- Task set
(1) In the text below on improving therapy for depression, list every place the collaborators working with Caitlin Hitchcock come from.
(2) Print the part of the text below on improving therapy for depression from "The best psychological" to "can beat depression.".

- Given text
-- -- --

The best psychological ‘talking therapy’ for depression is Cognitive Behavioural Therapy – commonly referred to as ‘CBT’. Although CBT helps with depression, around half of people who complete a course of CBT still have depressive symptoms. It is therefore vitally important that we improve psychological therapies like CBT so that more people can beat depression.
MRC CBU’s Caitlin Hitchcock and collaborators from Harvard, Exeter, and UNSW are working on a study to improve CBT. One way of trying to improve CBT is to use experimental, cognitive psychology to find out what stops CBT working. If a way to change the cognitive problems that get in the way can be found, then CBT should work better at shifting depression. One such cognitive problem occurs when people struggle to remember details about events from their past – what’s call autobiographical memories. Being able to easily bring to mind detailed autobiographical memories is very important in helping us to successfully solve everyday problems, to make accurate judgements about ourselves and the world around us, and to see both positive and negative things that might happen whenever we plan how to deal with a challenging experience (e.g., working hard to meet a deadline at work).
When someone experiences depression, the autobiographical memories they bring to mind are often very vague and broad and negative (e.g., my life has always been awful). People with depression find it very hard to reach those detailed autobiographical memories that they need to navigate everyday life, which keeps their depression going. This project will develop a new technique that can temporarily boosts people’s ability to access their detailed autobiographical memories. We will then determine whether this booster technique improves depressed people’s ability to do tasks that are similar to CBT, such as challenging negative thoughts. If our technique works, in the future we could provide depressed people a way to ‘switch on’ a detailed way of remembering things that they can use before a CBT session in order to get the most out of therapy.

-- -- --

- Provided information

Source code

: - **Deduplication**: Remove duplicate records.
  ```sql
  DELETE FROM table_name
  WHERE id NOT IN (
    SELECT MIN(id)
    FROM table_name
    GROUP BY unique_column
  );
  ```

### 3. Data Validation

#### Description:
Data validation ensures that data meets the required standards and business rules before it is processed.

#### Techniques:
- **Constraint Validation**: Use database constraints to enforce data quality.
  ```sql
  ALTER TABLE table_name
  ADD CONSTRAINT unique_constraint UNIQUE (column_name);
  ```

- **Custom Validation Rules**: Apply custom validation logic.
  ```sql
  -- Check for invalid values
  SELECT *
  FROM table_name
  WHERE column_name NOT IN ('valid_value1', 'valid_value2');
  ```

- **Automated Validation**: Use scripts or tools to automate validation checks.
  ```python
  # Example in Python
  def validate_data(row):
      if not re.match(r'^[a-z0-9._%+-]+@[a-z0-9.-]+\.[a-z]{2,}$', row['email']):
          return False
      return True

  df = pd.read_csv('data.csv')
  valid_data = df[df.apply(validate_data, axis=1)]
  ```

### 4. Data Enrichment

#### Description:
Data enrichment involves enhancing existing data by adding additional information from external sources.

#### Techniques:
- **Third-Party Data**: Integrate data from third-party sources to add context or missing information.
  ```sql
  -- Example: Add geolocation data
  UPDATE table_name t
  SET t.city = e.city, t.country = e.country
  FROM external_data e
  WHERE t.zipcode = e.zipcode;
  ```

-- -- --

- Answer section
(1) Harvard, Exeter, UNSW

(2)
The best psychological ‘talking therapy’ for depression is Cognitive Behavioural Therapy – commonly referred to as ‘CBT’. Although CBT helps with depression, around half of people who complete a course of CBT still have depressive symptoms. It is therefore vitally important that we improve psychological therapies like CBT so that more people can beat depression.